На этом заканчиваю это тяжеловесное письмо. Извини меня за тяжеловесность, происходящую от того, что я совсем разучиваюсь говорить и особенно затрудняюсь говорить о том, что может оказаться излишним (как все мои вопросы этого письма). Я верю, что Ты меня
Прилагаемый цикл стихов, который я хотел бы увидать в «Мусагете», посылаю Тебе после долгих колебаний. Напиши мне свое откровенное мнение. Если Тебе очень не нравится, я мог бы заменить отдельными стихами (не циклом).
Прошу Тебя, ответь мне поскорее. Во-первых, Твой ответ для меня существенно важен, во-вторых, я скоро уеду (куда, еще не знаю пока, — почти наверно в Петербург).
Любящий тебя глубоко
253. Матери. 22 октября 1910. Шахматово
Мама, два твои письма пришли с прошлой почтой. У нас был два дня сильный ветер, дом дрожал. Сегодня ночью дошел почти до урагана, потом налетела метель, и к утру мы ходили уже по тихому глубокому снегу. До сих пор было нехорошо и нервно, снег все украсил. Сейчас, к вечеру, уже оттепель. Капает с крыш и с веток; мы слепили у пруда болвана из снега, он стоит на коленях и молится, завтра от него, пожалуй, не останется уже ничего.
Однако прожить здесь зиму нельзя — мертвая тоска. Даже мужики с этим согласны. Мы рано ложимся спать. Я за это время переписал наполовину сборник стихов, написал массу писем и читал Ницше, который мне очень близок.
В колодце нет перемен, но это ничего, потому что идет только четвертая сажень. Пруд кончен, с Федором мы рассчитались. В начале ноября, вероятно, уедем. Теперь, говорят, пойдет дождь на неделю, а к ноябрю уже встанет настоящая зима.
Господь с тобой.
Мы ходим в валенках. Сильных морозов еще не было.

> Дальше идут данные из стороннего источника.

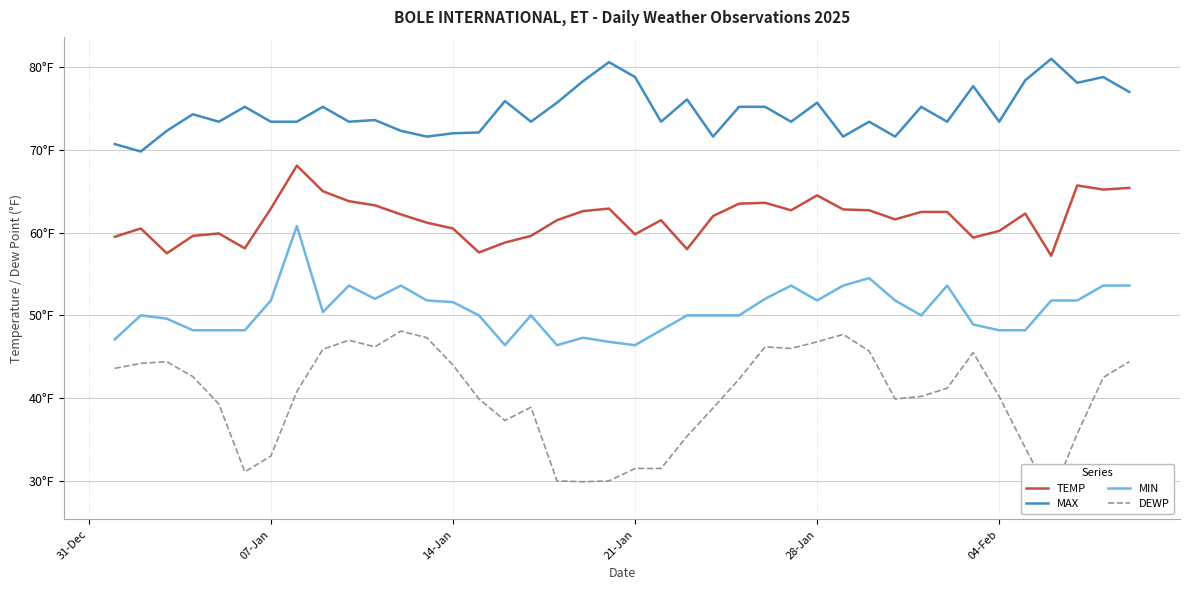

Reading right to left, transcribe all the data shown in this chart.

TEMP: 65.4	65.2	65.7	57.2	62.3	60.2	59.4	62.5	62.5	61.6	62.7	62.8	64.5	62.7	63.6	63.5	62.0	58.0	61.5	59.8	62.9	62.6	61.5	59.6	58.8	57.6	60.5	61.2	62.2	63.3	63.8	65.0	68.1	62.9	58.1	59.9	59.6	57.5	60.5	59.5
MAX: 77.0	78.8	78.1	81.0	78.4	73.4	77.7	73.4	75.2	71.6	73.4	71.6	75.7	73.4	75.2	75.2	71.6	76.1	73.4	78.8	80.6	78.3	75.7	73.4	75.9	72.1	72.0	71.6	72.3	73.6	73.4	75.2	73.4	73.4	75.2	73.4	74.3	72.3	69.8	70.7
MIN: 53.6	53.6	51.8	51.8	48.2	48.2	48.9	53.6	50.0	51.8	54.5	53.6	51.8	53.6	52.0	50.0	50.0	50.0	48.2	46.4	46.8	47.3	46.4	50.0	46.4	50.0	51.6	51.8	53.6	52.0	53.6	50.4	60.8	51.8	48.2	48.2	48.2	49.6	50.0	47.1
DEWP: 44.4	42.5	35.7	28.0	34.0	40.2	45.5	41.2	40.2	39.9	45.7	47.7	46.8	46.0	46.2	42.3	38.8	35.4	31.5	31.5	30.0	29.9	30.0	38.9	37.3	39.9	44.0	47.3	48.1	46.2	47.0	45.9	40.8	33.0	31.1	39.3	42.6	44.4	44.2	43.6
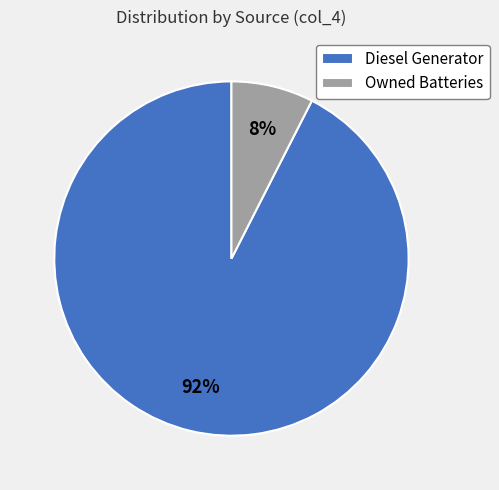

To the nearest percent, what is the average slice percentage?

50%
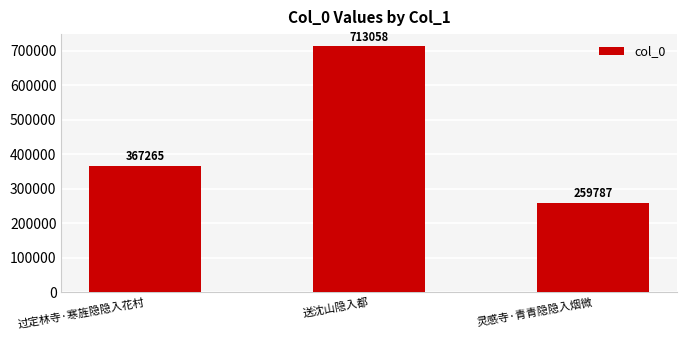

Does the chart contain any negative values?

No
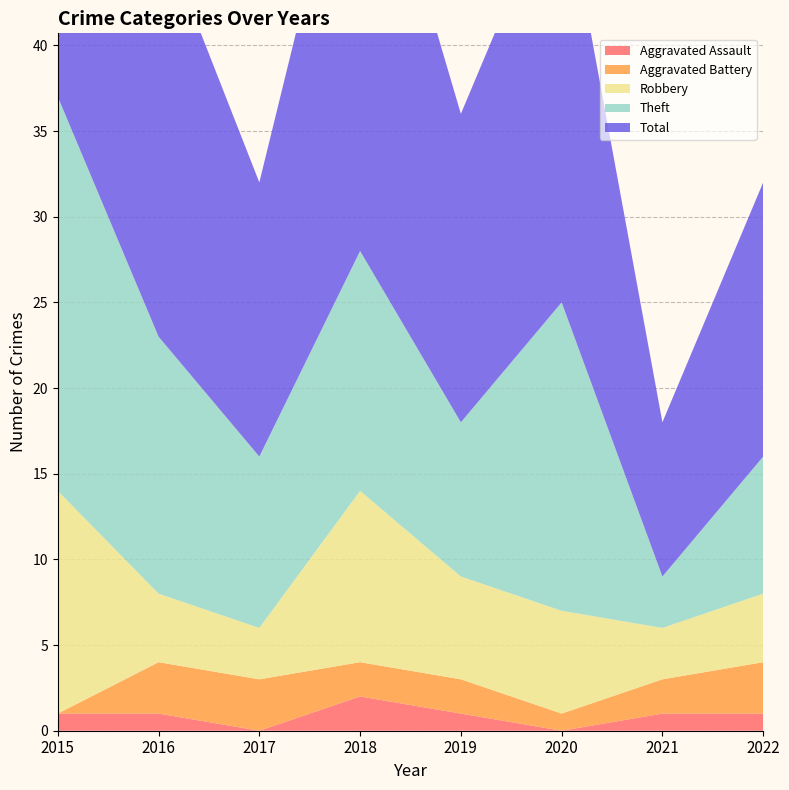

Reading left to right, list all the values displayed in this chart.

Aggravated Assault: 1	1	0	2	1	0	1	1
Aggravated Battery: 0	3	3	2	2	1	2	3
Robbery: 13	4	3	10	6	6	3	4
Theft: 23	15	10	14	9	18	3	8
Total: 37	24	16	28	18	25	9	16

254. Матери. 10 ноября 1910. <Петербург>
Мама, я эти дни читаю все газеты. Ты говоришь оскорбительно. Конечно, все известия и мнения оскорбительны, но я не знаю, чьи более — правые или левые. Пожалуй, левые: они лежат на животе и пищат. «Новое время» — холодно и малословно, а это для меня — всего важнее.
Относительно семьи я тоже не совсем с тобой согласен. Иначе говоря,
Да, Боря женится, вероятно, через год, а теперь, через месяц, уезжает отдыхать на год на какой-нибудь южный остров. Пожалуйста, не говори никому об этом и о том, что я тебе пишу. Я видел двух барышень, но, по обыкновению, не уверен, которая. Если одна — то мне нравится, а другая — очень не нравится. Впрочем, может быть, не могу судить.
В Москве все близкие люди (т. е. «Мусагет») производят трогательное и сильное впечатление (Боря, Эллис, Метнер, Рачинский, Петровский, Сизов и — другие некоторые). Сережу не видал — он с ними далек.
Об издании моих книг лучше тебе рассказать. Вообще писать обо всем этом почти невозможно. Приеду в Ревель, только не знаю еще когда.
Сегодня я иду к барону Дризену. Очень хороший портсигар, спасибо. — Квартира молодая и хорошая, мы почти устроились. На углу Большой и Малой Монетной — новый дом, деревянный этаж (верхний). Мебель красивая.
Мне грустно. Господь с тобой. Целую крепко.
255. Матери. 22 ноября 1910. <Петербург>
Мама, я решил отвечать Мережковскому на его гадости. Лучше хоть поздно. Написал письмо и буду опровергать печатно. Когда сделаю это, пришлю тебе его фельетон. Занимаюсь очень много составлением I тома стихов. Живем мы очень тихо и скромно. Были раз в цирке около нас. Вчера вечером приходил Верховский. Сейчас Люба с визитом у Аничковых. «Тристан» тебе выписан. Я вообще чувствую себя уравновешенно, о сегодня изнервлен этими отписками Мережковскому. Это просто противно.
Восьмидесятники, не родившиеся символистами, но получившие по наследству символизм с Запада (Мережковский, Минский), растратили его, а теперь пинают ногами то, чему обязаны своим бытием. К тому же они мелкие люди — слишком любят слова, жертвуют им людьми живыми, погружены в настоящее, смешивают все в одну кучу (религию, искусство, политику и т. д. и т. д.) и предаются истерике. Мережковскому мне просто пришлось прочесть нотацию. Они уже больше, кажется, ничего не чувствуют и не понимают.